At the cafe in Kyoto, 毅+明 look at owls。 毅 f(look) var(Owl|various) + 明 f(look)

var(Owl|various)。 Also: 毅 f(pet) var(Cat|Bengal) + 明 f(pet) var(Cat|Bengal) on a

combo ticket, because (f(price) var(Owl) + var(Cat)) < f(price) var(Owl) + f(price)

var(Cat)。 Time=Time+var(x)。 Afterwards the rain, f(rain) var(duration|hour|1)。

Then f(wefie) @ "the giant crab" loc(Kani Doraku|Kyoto) with umbrellas。Then dinner

at Mishima-Tei = f(sukiyaki) var(Beef|Kobe|A5)。 Does 毅+var(joy|y) = 明+var(joy|y)?

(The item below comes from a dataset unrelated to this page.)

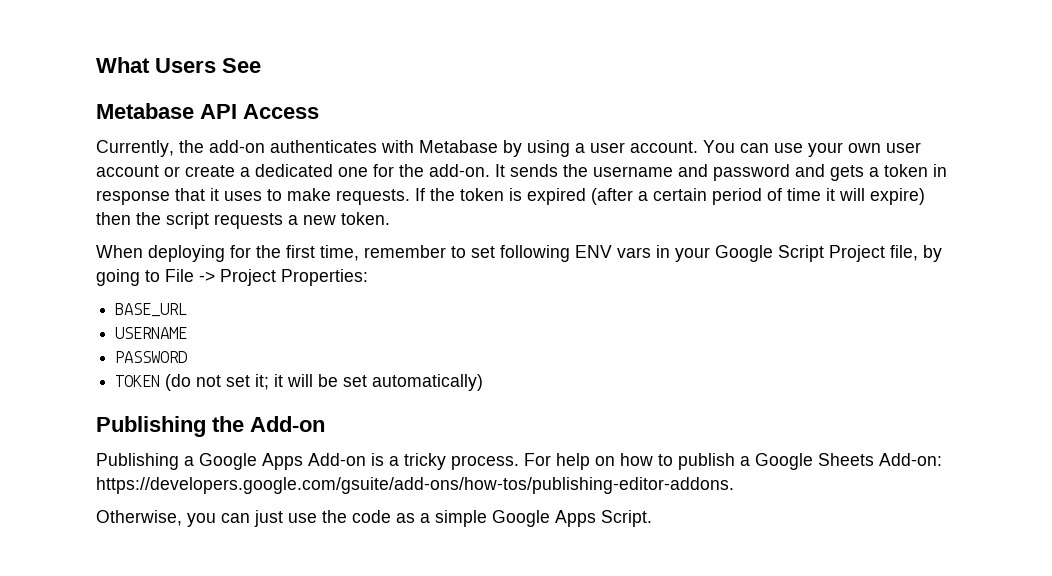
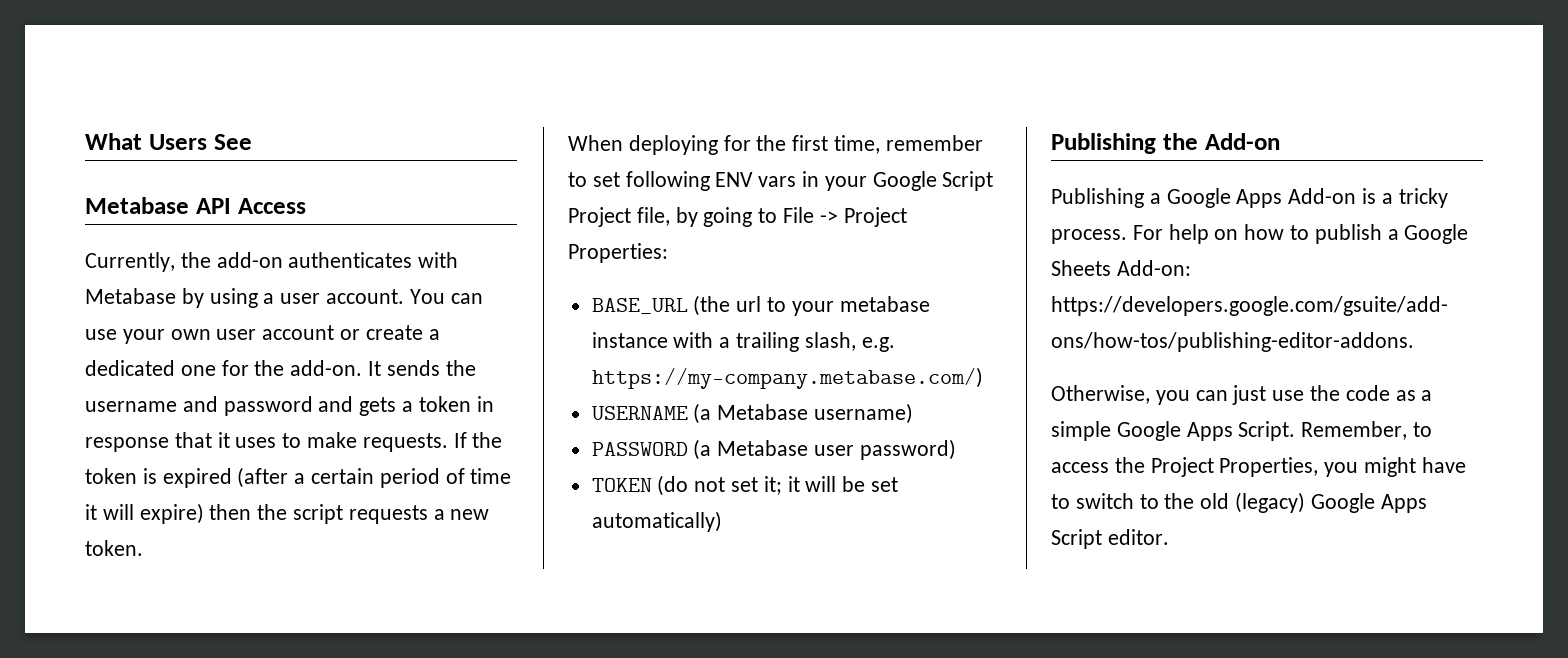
[115,327,188,339] [115,351,188,363] // USERNAME // PASSWORD -> [693,295,930,316] [591,332,895,352] [591,367,983,389] [591,403,914,424] [591,439,956,460] (the url to your metabase instance with a trailing slash, e.g. https://my-company.metabase.com/) // USERNAME (a Metabase username) // PASSWORD (a Metabase user password)
(652, 518) none -> [1301,421,1433,440] [1051,457,1466,477] [1051,492,1427,513] [1051,529,1169,549] Remember, to access the Project Properties, you might have to switch to the old (legacy) Google Apps Script editor.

Calculate to the nearest dollar。

Time=Time+var(Month|1)。

毅 swims 23% faster than 明。 In other words: 毅 f(swim) > 明 f(swim)

var(speed)*1.23。 毅 waits Time+wait(var(Minute|1)) for 明 to catch up, thinks 明 is

making fun, that 明 f(fun)=f(swim)-var(speed|delay|arbitrary)。 But 明 is only trying to

f(breathe) and f(swim) and 明 var(lungcapacity) < 毅 var(lungcapacity) because 明

var(age|years) = 毅 var(age|years)+24 and past the threshold where it matters。

Determine delay until next 毅 f(swim) || 明 f(swim)。

Time=Time+var(Week|1)。

毅 & 明 share a few strands of acid + a stack of need。 To elaborate: 毅 =

f(undefinedfunction) var(DNA|undefined subvariable)明; 毅 f(need) 明 > 明 f(need) 毅,

but paradox of the equation = 明-毅 > 毅-明。 To solve, let 毅 be 毅, not var(明)。 Let 明

approach 0 as Time=Time+var(x)。 Find (x) first. Bury (x)。